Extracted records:
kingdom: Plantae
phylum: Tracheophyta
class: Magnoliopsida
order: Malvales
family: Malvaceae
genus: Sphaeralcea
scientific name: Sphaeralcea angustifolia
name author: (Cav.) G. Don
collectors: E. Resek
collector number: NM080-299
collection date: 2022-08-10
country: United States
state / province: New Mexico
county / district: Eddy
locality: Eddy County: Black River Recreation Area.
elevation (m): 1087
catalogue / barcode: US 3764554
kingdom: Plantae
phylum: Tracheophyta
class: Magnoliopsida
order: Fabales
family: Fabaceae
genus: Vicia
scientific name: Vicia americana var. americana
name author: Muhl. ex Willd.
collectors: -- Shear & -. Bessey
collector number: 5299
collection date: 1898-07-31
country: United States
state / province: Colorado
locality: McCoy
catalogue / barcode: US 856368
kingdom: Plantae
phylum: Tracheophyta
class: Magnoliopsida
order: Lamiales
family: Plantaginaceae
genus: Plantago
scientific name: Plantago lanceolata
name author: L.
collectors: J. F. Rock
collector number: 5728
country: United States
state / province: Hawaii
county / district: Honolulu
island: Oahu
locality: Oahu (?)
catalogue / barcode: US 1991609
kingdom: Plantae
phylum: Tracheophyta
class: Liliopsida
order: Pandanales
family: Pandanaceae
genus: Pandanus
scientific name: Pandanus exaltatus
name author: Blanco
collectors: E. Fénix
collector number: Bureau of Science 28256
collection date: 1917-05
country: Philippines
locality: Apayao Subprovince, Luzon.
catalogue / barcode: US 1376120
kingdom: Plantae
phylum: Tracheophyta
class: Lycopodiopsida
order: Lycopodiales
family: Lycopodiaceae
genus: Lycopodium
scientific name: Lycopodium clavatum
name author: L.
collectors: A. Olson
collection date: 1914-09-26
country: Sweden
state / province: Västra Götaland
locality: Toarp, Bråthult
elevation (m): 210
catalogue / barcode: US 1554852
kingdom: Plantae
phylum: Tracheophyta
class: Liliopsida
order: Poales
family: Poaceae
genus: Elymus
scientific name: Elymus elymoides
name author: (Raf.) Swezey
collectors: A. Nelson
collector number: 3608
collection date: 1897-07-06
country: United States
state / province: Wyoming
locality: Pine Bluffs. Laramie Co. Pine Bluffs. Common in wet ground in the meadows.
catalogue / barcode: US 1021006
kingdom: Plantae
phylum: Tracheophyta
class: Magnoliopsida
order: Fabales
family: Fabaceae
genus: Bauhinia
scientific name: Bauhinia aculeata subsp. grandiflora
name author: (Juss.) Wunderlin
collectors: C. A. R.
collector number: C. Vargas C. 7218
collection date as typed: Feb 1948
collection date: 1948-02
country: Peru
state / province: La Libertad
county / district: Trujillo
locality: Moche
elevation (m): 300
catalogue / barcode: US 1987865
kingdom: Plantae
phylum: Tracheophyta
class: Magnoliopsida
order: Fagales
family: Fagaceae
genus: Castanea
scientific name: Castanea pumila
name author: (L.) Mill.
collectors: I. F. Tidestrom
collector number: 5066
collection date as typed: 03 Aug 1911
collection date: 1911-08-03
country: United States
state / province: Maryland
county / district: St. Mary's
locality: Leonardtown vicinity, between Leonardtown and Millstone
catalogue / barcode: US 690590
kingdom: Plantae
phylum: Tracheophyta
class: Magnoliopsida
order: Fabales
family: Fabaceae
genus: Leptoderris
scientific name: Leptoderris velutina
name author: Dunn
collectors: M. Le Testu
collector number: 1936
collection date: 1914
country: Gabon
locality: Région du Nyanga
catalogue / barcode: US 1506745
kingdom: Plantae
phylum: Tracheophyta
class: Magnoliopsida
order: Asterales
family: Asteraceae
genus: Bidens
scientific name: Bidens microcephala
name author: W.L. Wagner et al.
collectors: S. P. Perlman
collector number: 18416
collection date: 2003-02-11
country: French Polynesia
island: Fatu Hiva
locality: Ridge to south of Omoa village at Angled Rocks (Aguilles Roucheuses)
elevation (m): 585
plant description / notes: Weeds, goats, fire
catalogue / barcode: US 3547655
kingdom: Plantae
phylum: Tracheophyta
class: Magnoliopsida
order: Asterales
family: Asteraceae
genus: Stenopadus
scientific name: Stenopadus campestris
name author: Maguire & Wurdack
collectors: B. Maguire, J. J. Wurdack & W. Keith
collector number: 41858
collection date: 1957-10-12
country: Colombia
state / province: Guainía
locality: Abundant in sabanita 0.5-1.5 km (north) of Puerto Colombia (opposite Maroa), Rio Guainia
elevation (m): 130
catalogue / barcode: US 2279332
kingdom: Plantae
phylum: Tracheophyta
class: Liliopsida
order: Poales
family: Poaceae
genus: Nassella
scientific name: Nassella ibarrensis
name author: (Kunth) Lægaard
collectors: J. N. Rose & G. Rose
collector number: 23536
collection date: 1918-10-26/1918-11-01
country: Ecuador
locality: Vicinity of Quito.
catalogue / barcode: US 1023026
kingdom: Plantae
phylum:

#### [Problem details]
Please retype all of the data above exactly as it appears, line for line.

#### [Result for this task]
kingdom: Plantae
phylum: Tracheophyta
class: Magnoliopsida
order: Malvales
family: Malvaceae
genus: Sphaeralcea
scientific name: Sphaeralcea angustifolia
name author: (Cav.) G. Don
collectors: E. Resek
collector number: NM080-299
collection date: 2022-08-10
country: United States
state / province: New Mexico
county / district: Eddy
locality: Eddy County: Black River Recreation Area.
elevation (m): 1087
catalogue / barcode: US 3764554
kingdom: Plantae
phylum: Tracheophyta
class: Magnoliopsida
order: Fabales
family: Fabaceae
genus: Vicia
scientific name: Vicia americana var. americana
name author: Muhl. ex Willd.
collectors: -- Shear & -. Bessey
collector number: 5299
collection date: 1898-07-31
country: United States
state / province: Colorado
locality: McCoy
catalogue / barcode: US 856368
kingdom: Plantae
phylum: Tracheophyta
class: Magnoliopsida
order: Lamiales
family: Plantaginaceae
genus: Plantago
scientific name: Plantago lanceolata
name author: L.
collectors: J. F. Rock
collector number: 5728
country: United States
state / province: Hawaii
county / district: Honolulu
island: Oahu
locality: Oahu (?)
catalogue / barcode: US 1991609
kingdom: Plantae
phylum: Tracheophyta
class: Liliopsida
order: Pandanales
family: Pandanaceae
genus: Pandanus
scientific name: Pandanus exaltatus
name author: Blanco
collectors: E. Fénix
collector number: Bureau of Science 28256
collection date: 1917-05
country: Philippines
locality: Apayao Subprovince, Luzon.
catalogue / barcode: US 1376120
kingdom: Plantae
phylum: Tracheophyta
class: Lycopodiopsida
order: Lycopodiales
family: Lycopodiaceae
genus: Lycopodium
scientific name: Lycopodium clavatum
name author: L.
collectors: A. Olson
collection date: 1914-09-26
country: Sweden
state / province: Västra Götaland
locality: Toarp, Bråthult
elevation (m): 210
catalogue / barcode: US 1554852
kingdom: Plantae
phylum: Tracheophyta
class: Liliopsida
order: Poales
family: Poaceae
genus: Elymus
scientific name: Elymus elymoides
name author: (Raf.) Swezey
collectors: A. Nelson
collector number: 3608
collection date: 1897-07-06
country: United States
state / province: Wyoming
locality: Pine Bluffs. Laramie Co. Pine Bluffs. Common in wet ground in the meadows.
catalogue / barcode: US 1021006
kingdom: Plantae
phylum: Tracheophyta
class: Magnoliopsida
order: Fabales
family: Fabaceae
genus: Bauhinia
scientific name: Bauhinia aculeata subsp. grandiflora
name author: (Juss.) Wunderlin
collectors: C. A. R.
collector number: C. Vargas C. 7218
collection date as typed: Feb 1948
collection date: 1948-02
country: Peru
state / province: La Libertad
county / district: Trujillo
locality: Moche
elevation (m): 300
catalogue / barcode: US 1987865
kingdom: Plantae
phylum: Tracheophyta
class: Magnoliopsida
order: Fagales
family: Fagaceae
genus: Castanea
scientific name: Castanea pumila
name author: (L.) Mill.
collectors: I. F. Tidestrom
collector number: 5066
collection date as typed: 03 Aug 1911
collection date: 1911-08-03
country: United States
state / province: Maryland
county / district: St. Mary's
locality: Leonardtown vicinity, between Leonardtown and Millstone
catalogue / barcode: US 690590
kingdom: Plantae
phylum: Tracheophyta
class: Magnoliopsida
order: Fabales
family: Fabaceae
genus: Leptoderris
scientific name: Leptoderris velutina
name author: Dunn
collectors: M. Le Testu
collector number: 1936
collection date: 1914
country: Gabon
locality: Région du Nyanga
catalogue / barcode: US 1506745
kingdom: Plantae
phylum: Tracheophyta
class: Magnoliopsida
order: Asterales
family: Asteraceae
genus: Bidens
scientific name: Bidens microcephala
name author: W.L. Wagner et al.
collectors: S. P. Perlman
collector number: 18416
collection date: 2003-02-11
country: French Polynesia
island: Fatu Hiva
locality: Ridge to south of Omoa village at Angled Rocks (Aguilles Roucheuses)
elevation (m): 585
plant description / notes: Weeds, goats, fire
catalogue / barcode: US 3547655
kingdom: Plantae
phylum: Tracheophyta
class: Magnoliopsida
order: Asterales
family: Asteraceae
genus: Stenopadus
scientific name: Stenopadus campestris
name author: Maguire & Wurdack
collectors: B. Maguire, J. J. Wurdack & W. Keith
collector number: 41858
collection date: 1957-10-12
country: Colombia
state / province: Guainía
locality: Abundant in sabanita 0.5-1.5 km (north) of Puerto Colombia (opposite Maroa), Rio Guainia
elevation (m): 130
catalogue / barcode: US 2279332
kingdom: Plantae
phylum: Tracheophyta
class: Liliopsida
order: Poales
family: Poaceae
genus: Nassella
scientific name: Nassella ibarrensis
name author: (Kunth) Lægaard
collectors: J. N. Rose & G. Rose
collector number: 23536
collection date: 1918-10-26/1918-11-01
country: Ecuador
locality: Vicinity of Quito.
catalogue / barcode: US 1023026
kingdom: Plantae
phylum:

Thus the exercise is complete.